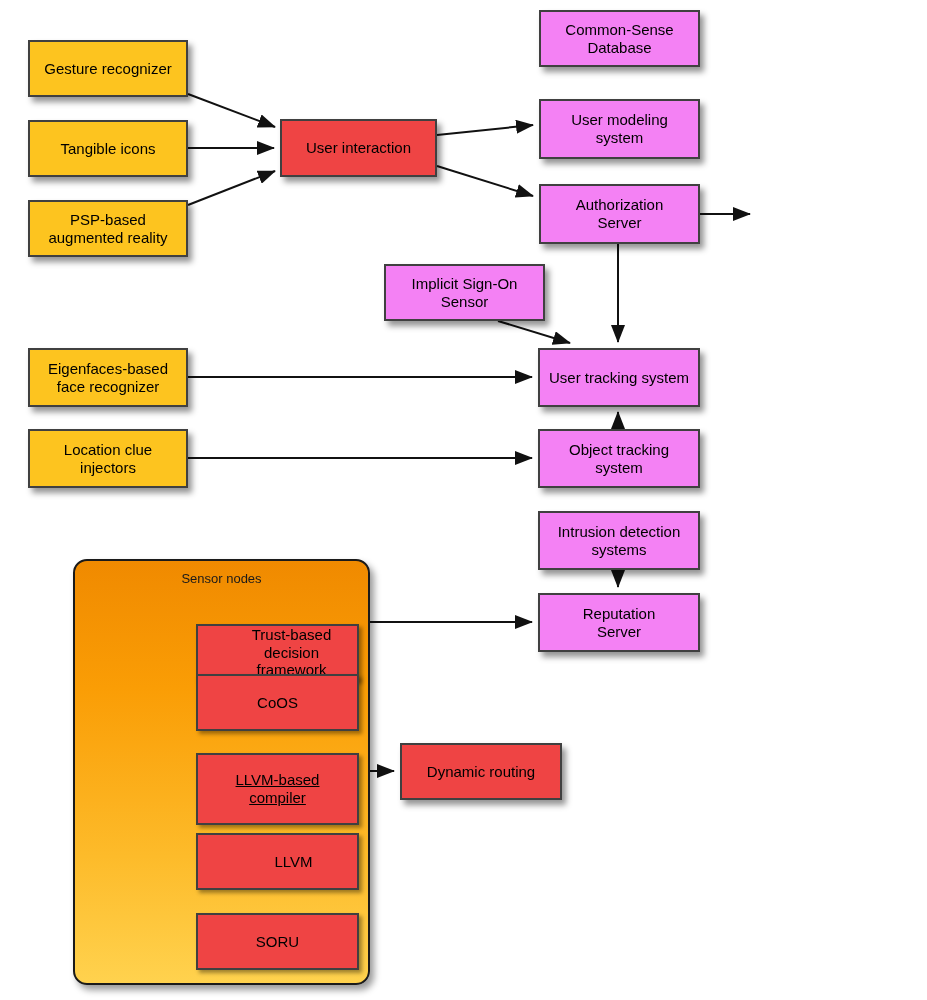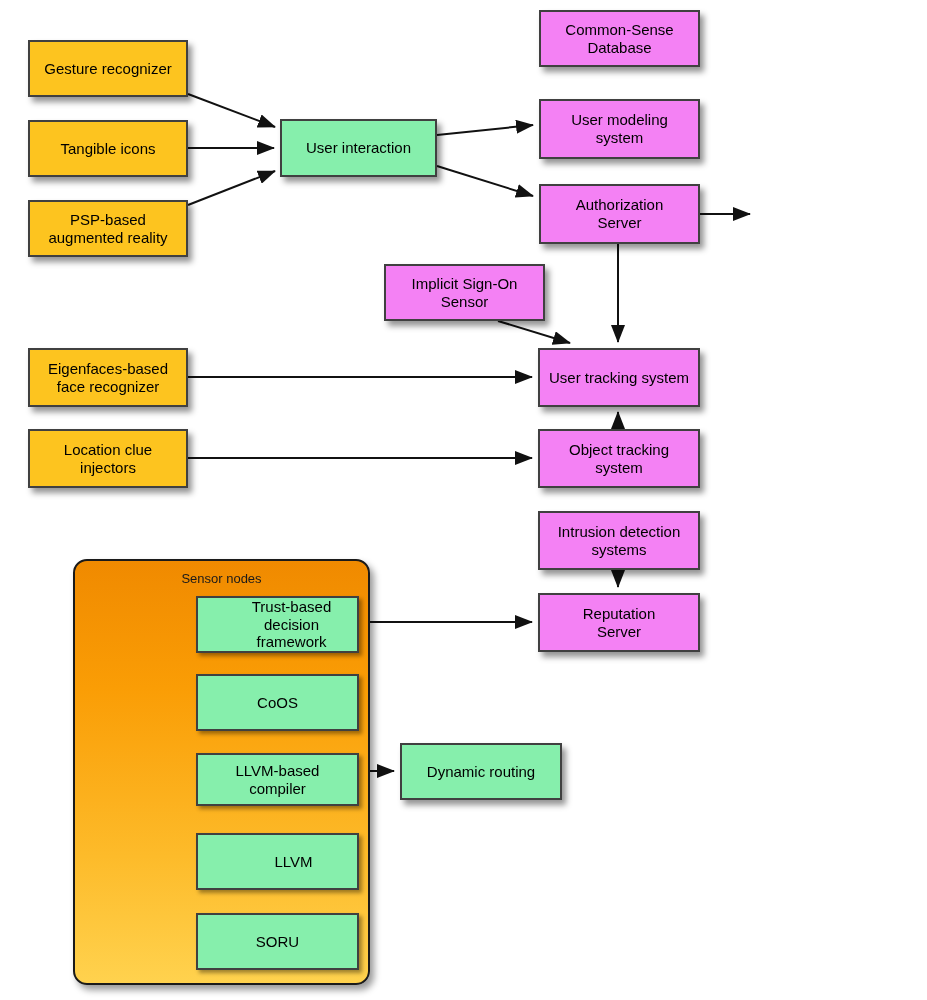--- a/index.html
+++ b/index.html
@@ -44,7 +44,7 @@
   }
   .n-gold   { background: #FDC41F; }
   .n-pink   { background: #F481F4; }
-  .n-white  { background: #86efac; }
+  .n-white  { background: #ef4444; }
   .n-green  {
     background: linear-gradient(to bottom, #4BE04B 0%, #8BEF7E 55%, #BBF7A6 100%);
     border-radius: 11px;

▶ [DESCRIPTION OF THE TASK]
Strip the images and return the remaining data exactly.

▶ [YOUR RESPONSE]
--- a/index.html
+++ b/index.html
@@ -44,7 +44,7 @@
   }
   .n-gold   { background: #FDC41F; }
   .n-pink   { background: #F481F4; }
-  .n-white  { background: #86efac; }
+  .n-white  { background: #ef4444; }
   .n-green  {
     background: linear-gradient(to bottom, #4BE04B 0%, #8BEF7E 55%, #BBF7A6 100%);
     border-radius: 11px;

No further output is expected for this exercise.